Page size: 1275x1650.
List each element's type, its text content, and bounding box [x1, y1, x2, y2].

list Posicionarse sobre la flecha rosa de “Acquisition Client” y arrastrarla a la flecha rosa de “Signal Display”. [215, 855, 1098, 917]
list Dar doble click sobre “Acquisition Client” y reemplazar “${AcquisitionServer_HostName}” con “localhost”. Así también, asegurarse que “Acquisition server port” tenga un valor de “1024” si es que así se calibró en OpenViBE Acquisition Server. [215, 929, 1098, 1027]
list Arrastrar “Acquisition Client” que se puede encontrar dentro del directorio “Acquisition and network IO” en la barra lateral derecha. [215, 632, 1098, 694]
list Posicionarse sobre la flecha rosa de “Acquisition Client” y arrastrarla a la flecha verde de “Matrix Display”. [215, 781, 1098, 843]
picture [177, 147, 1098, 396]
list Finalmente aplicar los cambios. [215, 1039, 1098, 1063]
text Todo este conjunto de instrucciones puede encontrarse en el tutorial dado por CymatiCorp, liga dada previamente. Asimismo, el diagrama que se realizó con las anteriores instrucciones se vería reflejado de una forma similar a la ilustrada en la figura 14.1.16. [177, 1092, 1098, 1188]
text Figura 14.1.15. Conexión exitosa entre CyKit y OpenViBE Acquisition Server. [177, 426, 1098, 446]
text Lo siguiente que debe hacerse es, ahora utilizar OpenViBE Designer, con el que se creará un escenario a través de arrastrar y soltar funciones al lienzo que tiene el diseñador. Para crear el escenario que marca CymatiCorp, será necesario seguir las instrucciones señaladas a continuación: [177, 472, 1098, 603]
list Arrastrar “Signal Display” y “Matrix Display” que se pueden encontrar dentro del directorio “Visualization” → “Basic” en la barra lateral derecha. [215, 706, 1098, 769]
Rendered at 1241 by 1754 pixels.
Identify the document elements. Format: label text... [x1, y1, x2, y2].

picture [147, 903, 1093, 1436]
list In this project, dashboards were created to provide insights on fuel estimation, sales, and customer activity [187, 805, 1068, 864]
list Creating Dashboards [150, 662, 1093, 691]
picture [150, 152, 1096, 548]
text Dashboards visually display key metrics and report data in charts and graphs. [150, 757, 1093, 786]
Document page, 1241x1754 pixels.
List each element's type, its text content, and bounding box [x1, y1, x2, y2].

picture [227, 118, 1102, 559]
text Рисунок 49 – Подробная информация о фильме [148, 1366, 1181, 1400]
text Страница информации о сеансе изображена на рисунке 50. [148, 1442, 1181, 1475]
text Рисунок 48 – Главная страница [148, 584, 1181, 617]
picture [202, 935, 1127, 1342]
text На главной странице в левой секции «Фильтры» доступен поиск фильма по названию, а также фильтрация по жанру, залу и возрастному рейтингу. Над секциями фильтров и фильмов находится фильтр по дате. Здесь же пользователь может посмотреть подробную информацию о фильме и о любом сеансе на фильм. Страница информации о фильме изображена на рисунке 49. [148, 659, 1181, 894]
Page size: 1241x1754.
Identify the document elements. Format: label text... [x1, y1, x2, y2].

--------------------

= What is needed =
Working from the listing above, give it again word for word.

= Your response =
Page size: 1275x1650.
List each element's type, its text content, and bounding box [x1, y1, x2, y2].

list Posicionarse sobre la flecha rosa de “Acquisition Client” y arrastrarla a la flecha rosa de “Signal Display”. [215, 855, 1098, 917]
list Dar doble click sobre “Acquisition Client” y reemplazar “${AcquisitionServer_HostName}” con “localhost”. Así también, asegurarse que “Acquisition server port” tenga un valor de “1024” si es que así se calibró en OpenViBE Acquisition Server. [215, 929, 1098, 1027]
list Arrastrar “Acquisition Client” que se puede encontrar dentro del directorio “Acquisition and network IO” en la barra lateral derecha. [215, 632, 1098, 694]
list Posicionarse sobre la flecha rosa de “Acquisition Client” y arrastrarla a la flecha verde de “Matrix Display”. [215, 781, 1098, 843]
picture [177, 147, 1098, 396]
list Finalmente aplicar los cambios. [215, 1039, 1098, 1063]
text Todo este conjunto de instrucciones puede encontrarse en el tutorial dado por CymatiCorp, liga dada previamente. Asimismo, el diagrama que se realizó con las anteriores instrucciones se vería reflejado de una forma similar a la ilustrada en la figura 14.1.16. [177, 1092, 1098, 1188]
text Figura 14.1.15. Conexión exitosa entre CyKit y OpenViBE Acquisition Server. [177, 426, 1098, 446]
text Lo siguiente que debe hacerse es, ahora utilizar OpenViBE Designer, con el que se creará un escenario a través de arrastrar y soltar funciones al lienzo que tiene el diseñador. Para crear el escenario que marca CymatiCorp, será necesario seguir las instrucciones señaladas a continuación: [177, 472, 1098, 603]
list Arrastrar “Signal Display” y “Matrix Display” que se pueden encontrar dentro del directorio “Visualization” → “Basic” en la barra lateral derecha. [215, 706, 1098, 769]
Rendered at 1241 by 1754 pixels.
Identify the document elements. Format: label text... [x1, y1, x2, y2].

picture [147, 903, 1093, 1436]
list In this project, dashboards were created to provide insights on fuel estimation, sales, and customer activity [187, 805, 1068, 864]
list Creating Dashboards [150, 662, 1093, 691]
picture [150, 152, 1096, 548]
text Dashboards visually display key metrics and report data in charts and graphs. [150, 757, 1093, 786]
Document page, 1241x1754 pixels.
List each element's type, its text content, and bounding box [x1, y1, x2, y2].

picture [227, 118, 1102, 559]
text Рисунок 49 – Подробная информация о фильме [148, 1366, 1181, 1400]
text Страница информации о сеансе изображена на рисунке 50. [148, 1442, 1181, 1475]
text Рисунок 48 – Главная страница [148, 584, 1181, 617]
picture [202, 935, 1127, 1342]
text На главной странице в левой секции «Фильтры» доступен поиск фильма по названию, а также фильтрация по жанру, залу и возрастному рейтингу. Над секциями фильтров и фильмов находится фильтр по дате. Здесь же пользователь может посмотреть подробную информацию о фильме и о любом сеансе на фильм. Страница информации о фильме изображена на рисунке 49. [148, 659, 1181, 894]
Page size: 1241x1754.
Identify the document elements. Format: label text... [x1, y1, x2, y2].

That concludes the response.